Opposition to a nationwide caste census has been aired from some quarters on the ground that the revelation of the exact population share of OBCs greater than or equal to 52%, as estimated by the Mandal commission, would trigger demands for enhancing the 27% reservation quota for OBCs. Such demands, however, were already set into motion following the enactment of the Constitution (103rd Amendment) Act, 2019, which provided 10% reservation to “economically weaker sections” (EWS) within the general category — excluding SC/ST/OBCs — in admission to public and private educational institutions as well as civil posts and services. The law breached the 50% ceiling on reservation and faced legal challenges, but was ultimately upheld by a majority judgment of the Supreme Court in November 2022. The Chief Justice of India also dismissed a review petition against the judgment in May 2023.

With the Supreme Court itself validating reservation quotas beyond the 50% threshold, the demand for expanding OBC reservation beyond the 27% Mandal commission threshold has naturally arisen, because the 27% figure was derived as a residual from the 50% threshold after adjusting the quota for SCs and STs. It never had any basis in population estimates.

What should be the way forward?

Given the wide divergence of the OBC population thrown up by various official sample surveys ranging from 41% to 46%, between 2015-16 to 2021-22, only a full caste enumeration can help in ascertaining an accurate number. More importantly, ascertaining the numbers and proportions of individual castes within the OBC category have assumed much significance in the light of concerns regarding reservations and other benefits for OBCs getting concentrated among certain dominant caste groups. The Bihar caste survey for instance, shows that 112 small caste groups combined together in the EBC category, accounted for 36% of the State’s population, which was the largest share among social categories.

Justice Rohini Commission, which was constituted in 2017 by the Modi government to examine the sub-categorisation of OBCs in the Central list, submitted its report in August 2023. A nationwide socio-economic caste census is necessary to evolve scientific criteria for such sub-categorisation. This would also be necessary for all States, which have their own State-level OBC lists, given the wide variety in caste composition.

(Prasenjit Bose is an economist and activist.
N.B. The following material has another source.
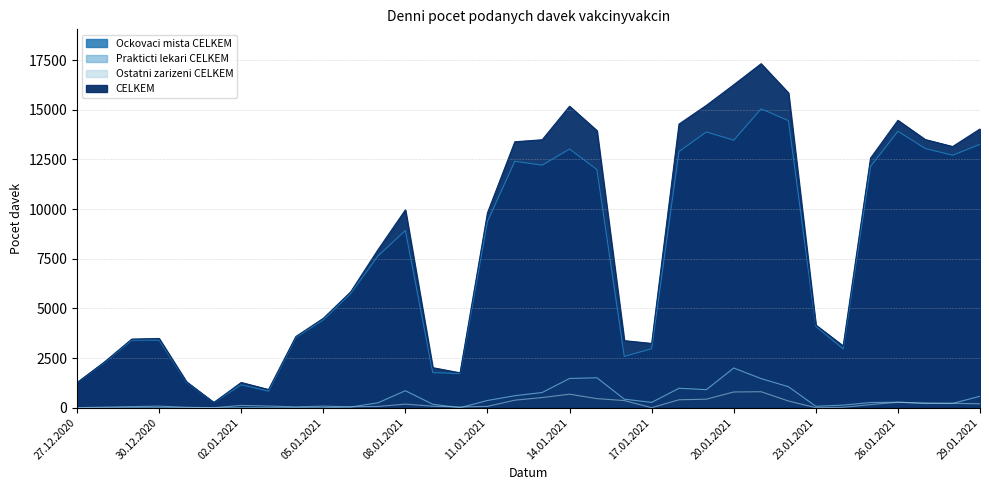

What is the total value across all series at 25.01.2021?

25136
Samiran Sengupta and Soumyadeep Biswas are data analysts at CPERD Pvt Ltd, Kolkata)

  • The intersection between class and caste-based deprivation in Indian society is evident in a gamut of socio-economic statistics.

  • The multidimensional poverty headcount ratio among Muslims at 31% was also higher than that of Hindus (28%), Christians (16%) and other religious communities (15.7%).

  • The Niti Aayog has not published the caste and religion wise data in its publications on national multidimensional poverty index based on NFHS-4/2015-16 and NFHS-5/2019-21.